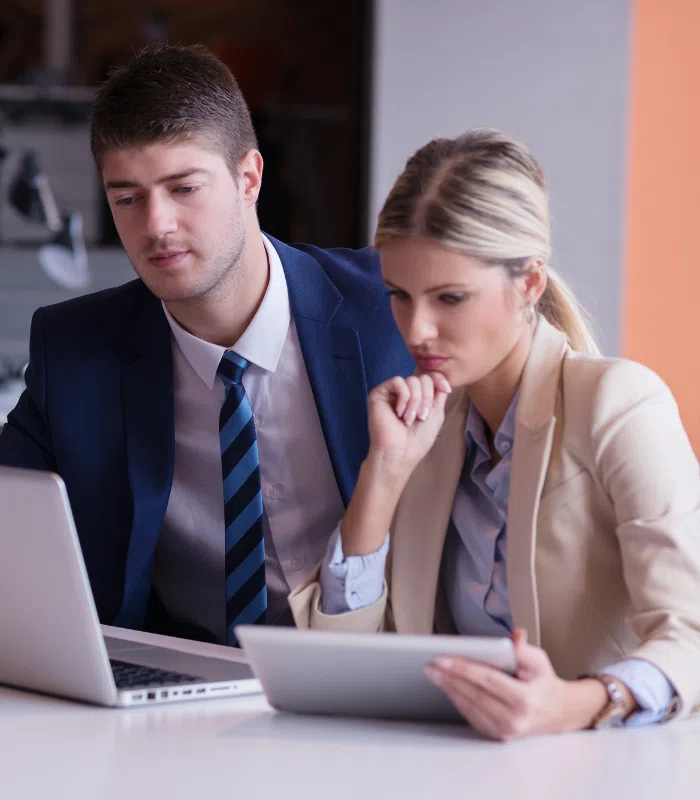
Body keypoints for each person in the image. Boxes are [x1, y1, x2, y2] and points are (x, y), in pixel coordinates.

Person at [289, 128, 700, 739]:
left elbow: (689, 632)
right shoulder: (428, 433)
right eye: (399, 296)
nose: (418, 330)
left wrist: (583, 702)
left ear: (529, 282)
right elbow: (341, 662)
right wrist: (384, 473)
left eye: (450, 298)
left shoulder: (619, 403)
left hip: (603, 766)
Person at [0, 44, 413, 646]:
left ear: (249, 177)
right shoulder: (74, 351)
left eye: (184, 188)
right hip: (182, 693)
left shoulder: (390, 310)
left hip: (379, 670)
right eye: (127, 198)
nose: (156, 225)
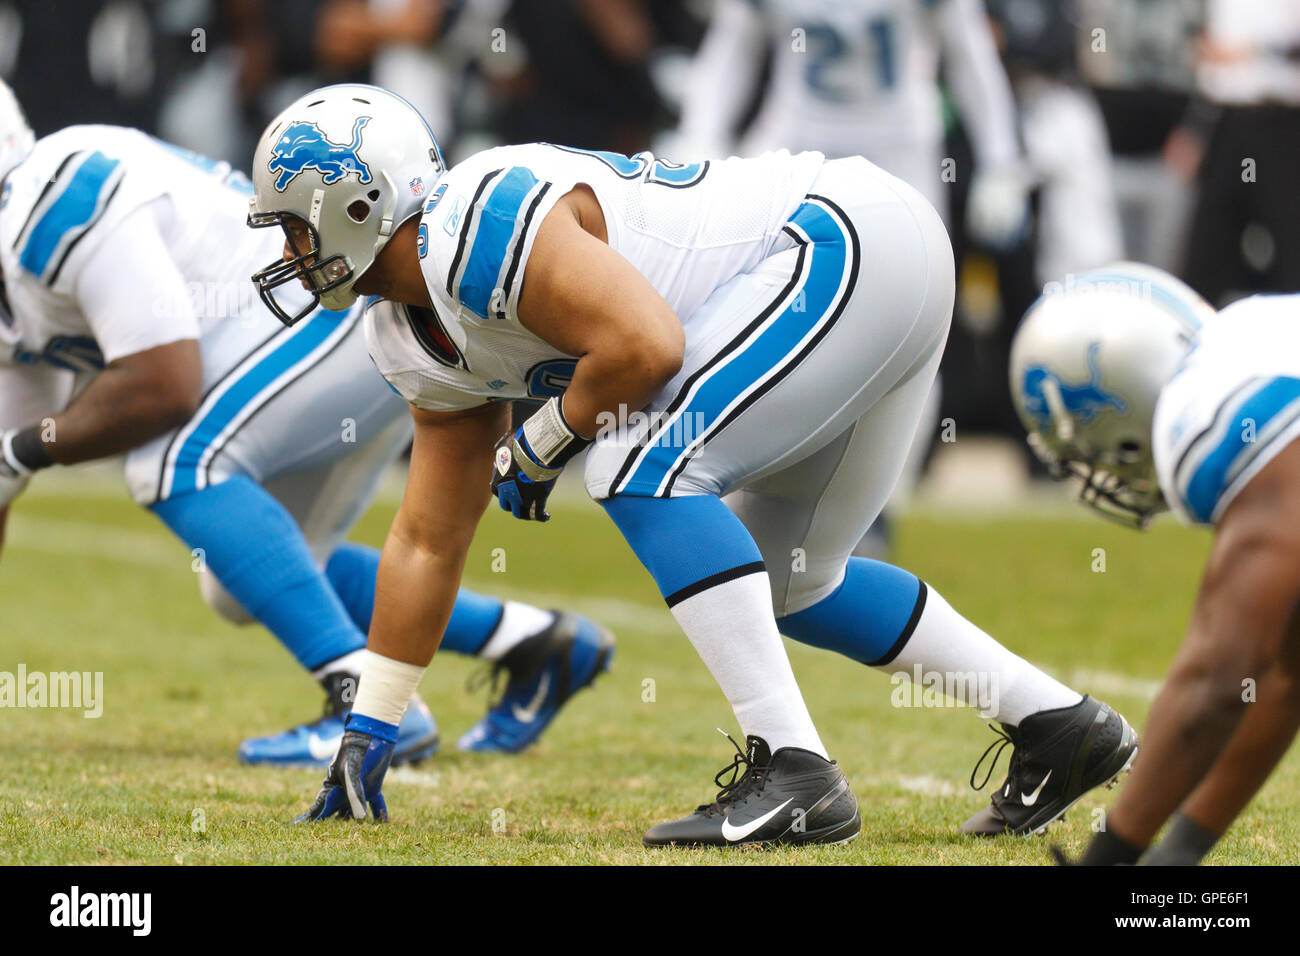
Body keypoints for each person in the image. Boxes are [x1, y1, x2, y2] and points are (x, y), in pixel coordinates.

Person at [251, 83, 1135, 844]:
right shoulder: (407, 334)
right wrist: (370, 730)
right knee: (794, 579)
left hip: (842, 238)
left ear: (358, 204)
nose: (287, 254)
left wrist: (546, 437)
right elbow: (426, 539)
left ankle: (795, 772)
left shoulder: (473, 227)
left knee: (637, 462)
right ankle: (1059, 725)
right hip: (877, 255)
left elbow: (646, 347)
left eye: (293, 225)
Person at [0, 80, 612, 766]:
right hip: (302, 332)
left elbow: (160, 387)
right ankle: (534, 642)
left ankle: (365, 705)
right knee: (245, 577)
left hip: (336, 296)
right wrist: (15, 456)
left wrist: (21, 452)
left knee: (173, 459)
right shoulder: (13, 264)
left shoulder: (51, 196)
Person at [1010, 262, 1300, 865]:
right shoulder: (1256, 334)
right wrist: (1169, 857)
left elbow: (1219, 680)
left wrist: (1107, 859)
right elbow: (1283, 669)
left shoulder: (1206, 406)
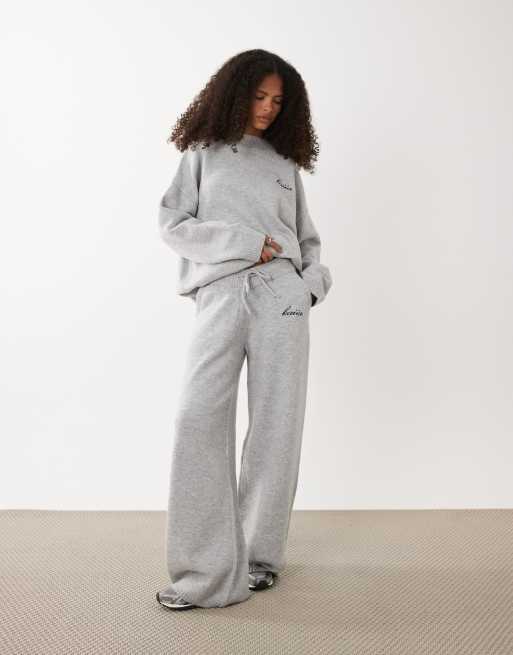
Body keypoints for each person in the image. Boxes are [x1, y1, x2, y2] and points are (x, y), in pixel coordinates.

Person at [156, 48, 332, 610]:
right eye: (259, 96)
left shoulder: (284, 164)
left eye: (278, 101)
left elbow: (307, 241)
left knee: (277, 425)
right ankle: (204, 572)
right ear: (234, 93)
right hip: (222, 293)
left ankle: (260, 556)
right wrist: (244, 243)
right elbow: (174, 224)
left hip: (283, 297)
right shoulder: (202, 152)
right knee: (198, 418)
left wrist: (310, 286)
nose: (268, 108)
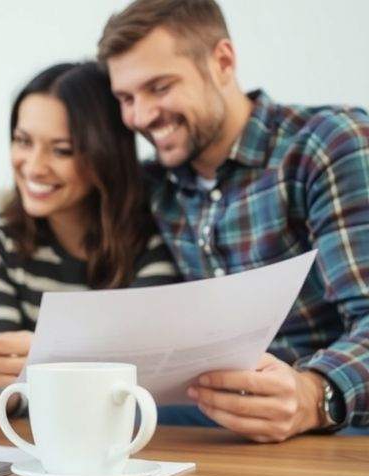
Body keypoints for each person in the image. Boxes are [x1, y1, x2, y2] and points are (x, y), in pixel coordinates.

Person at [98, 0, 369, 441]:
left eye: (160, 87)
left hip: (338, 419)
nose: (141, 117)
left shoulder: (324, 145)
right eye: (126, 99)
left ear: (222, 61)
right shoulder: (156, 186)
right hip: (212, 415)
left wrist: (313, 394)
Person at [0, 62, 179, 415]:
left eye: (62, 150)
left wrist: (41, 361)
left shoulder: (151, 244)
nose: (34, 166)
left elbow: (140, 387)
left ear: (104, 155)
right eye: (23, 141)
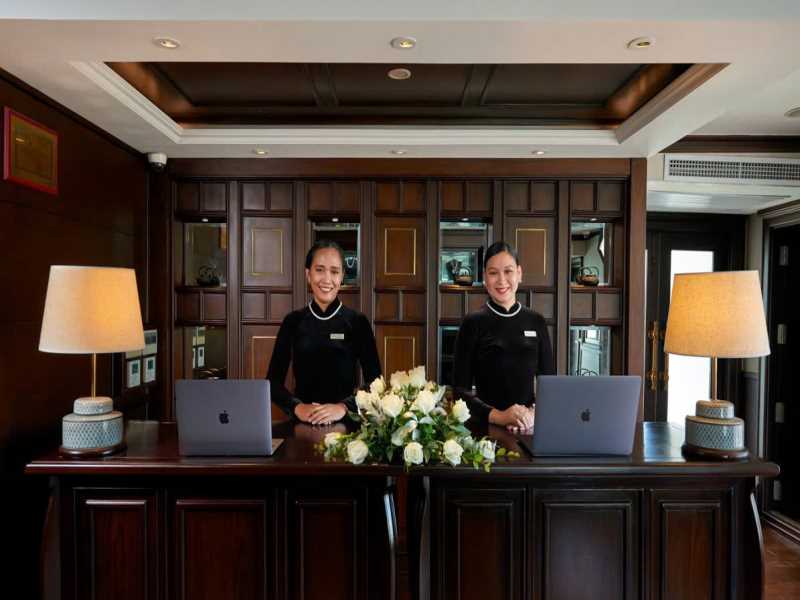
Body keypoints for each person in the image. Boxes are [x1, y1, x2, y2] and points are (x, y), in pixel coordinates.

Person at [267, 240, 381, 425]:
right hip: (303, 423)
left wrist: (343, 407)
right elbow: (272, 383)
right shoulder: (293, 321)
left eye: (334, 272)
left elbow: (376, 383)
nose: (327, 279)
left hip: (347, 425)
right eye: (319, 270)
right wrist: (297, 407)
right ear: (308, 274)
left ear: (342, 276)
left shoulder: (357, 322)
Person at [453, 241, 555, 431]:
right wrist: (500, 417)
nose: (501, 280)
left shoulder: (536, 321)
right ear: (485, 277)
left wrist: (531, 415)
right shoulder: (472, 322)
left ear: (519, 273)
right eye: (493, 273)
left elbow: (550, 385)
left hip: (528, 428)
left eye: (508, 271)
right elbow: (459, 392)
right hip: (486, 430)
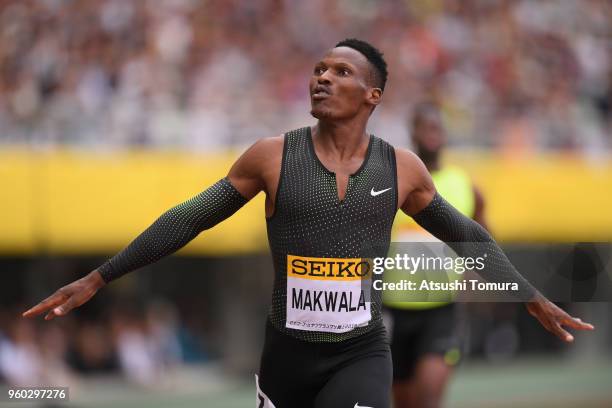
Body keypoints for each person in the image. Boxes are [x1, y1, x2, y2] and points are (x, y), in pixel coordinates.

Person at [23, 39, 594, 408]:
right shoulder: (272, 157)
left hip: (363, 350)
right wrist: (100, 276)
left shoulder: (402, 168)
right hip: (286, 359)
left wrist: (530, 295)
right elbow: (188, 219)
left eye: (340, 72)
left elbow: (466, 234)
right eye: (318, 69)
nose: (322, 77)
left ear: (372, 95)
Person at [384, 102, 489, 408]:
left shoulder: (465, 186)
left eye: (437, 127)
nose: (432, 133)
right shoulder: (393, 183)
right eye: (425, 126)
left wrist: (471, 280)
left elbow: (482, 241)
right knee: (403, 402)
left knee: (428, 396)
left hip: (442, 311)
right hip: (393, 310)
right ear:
+++
- _TASK STATEMENT_
Lines in the records above that carry the word "nose" are to be located and copied.

- _RESULT OF THE TASK_
nose: (418, 330)
nose: (156, 225)
nose: (287, 254)
nose: (268, 108)
nose: (141, 117)
nose: (34, 166)
nose: (327, 279)
nose: (501, 280)
nose: (322, 77)
nose: (432, 133)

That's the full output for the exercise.